Add an asm tool (will be required for building sanitizer_common on
x64) and set a soname for DSOs so that anything that links against
them gets the correct DT_NEEDED.
Dan Gohman [Tue, 15 Jan 2019 06:58:13 +0000 (06:58 +0000)]
[WebAssembly] Support multilibs for wasm32 and add a wasm OS that uses it
This adds support for multilib paths for wasm32 targets, following
[Debian's Multiarch conventions], and also adds an experimental OS name in
order to test it.
Craig Topper [Tue, 15 Jan 2019 06:39:49 +0000 (06:39 +0000)]
[X86] Switch the triple on avx2-intrinsics-x86.ll to be -unknown-unknown instead of darwin so the constant pool entries will be filtered better by the script.
Darwin uses LCPI instead of .LCPI so the filter doesn't work.
This is silly, but it will help reduce some future some test diffs.
Thomas Lively [Tue, 15 Jan 2019 02:16:03 +0000 (02:16 +0000)]
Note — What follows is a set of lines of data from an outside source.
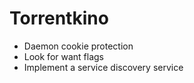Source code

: Torrentkino
===========

* Daemon cookie protection
* Look for want flags
* Implement a service discovery service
[WebAssembly] Expand SIMD shifts while V8's implementation disagrees
Summary:
V8 currently implements SIMD shifts as taking an immediate operation,
which disagrees with the spec proposal and the toolchain
implementation. As a stopgap measure to get things working, unroll all
vector shifts. Since this is a temporary measure, there are no tests.
Marek Olsak [Tue, 15 Jan 2019 02:13:18 +0000 (02:13 +0000)]
AMDGPU: Add a fast path for icmp.i1(src, false, NE)
Summary:
This allows moving the condition from the intrinsic to the standard ICmp
opcode, so that LLVM can do simplifications on it. The icmp.i1 intrinsic
is an identity for retrieving the SGPR mask.
And we can also get the mask from and i1, or i1, xor i1.
Reid Kleckner [Tue, 15 Jan 2019 01:24:18 +0000 (01:24 +0000)]
[X86] Avoid clobbering ESP/RSP in the epilogue.
Summary:
In r345197 ESP and RSP were added to GR32_TC/GR64_TC, allowing them to
be used for tail calls, but this also caused `findDeadCallerSavedReg` to
think they were acceptable targets for clobbering. Filter them out.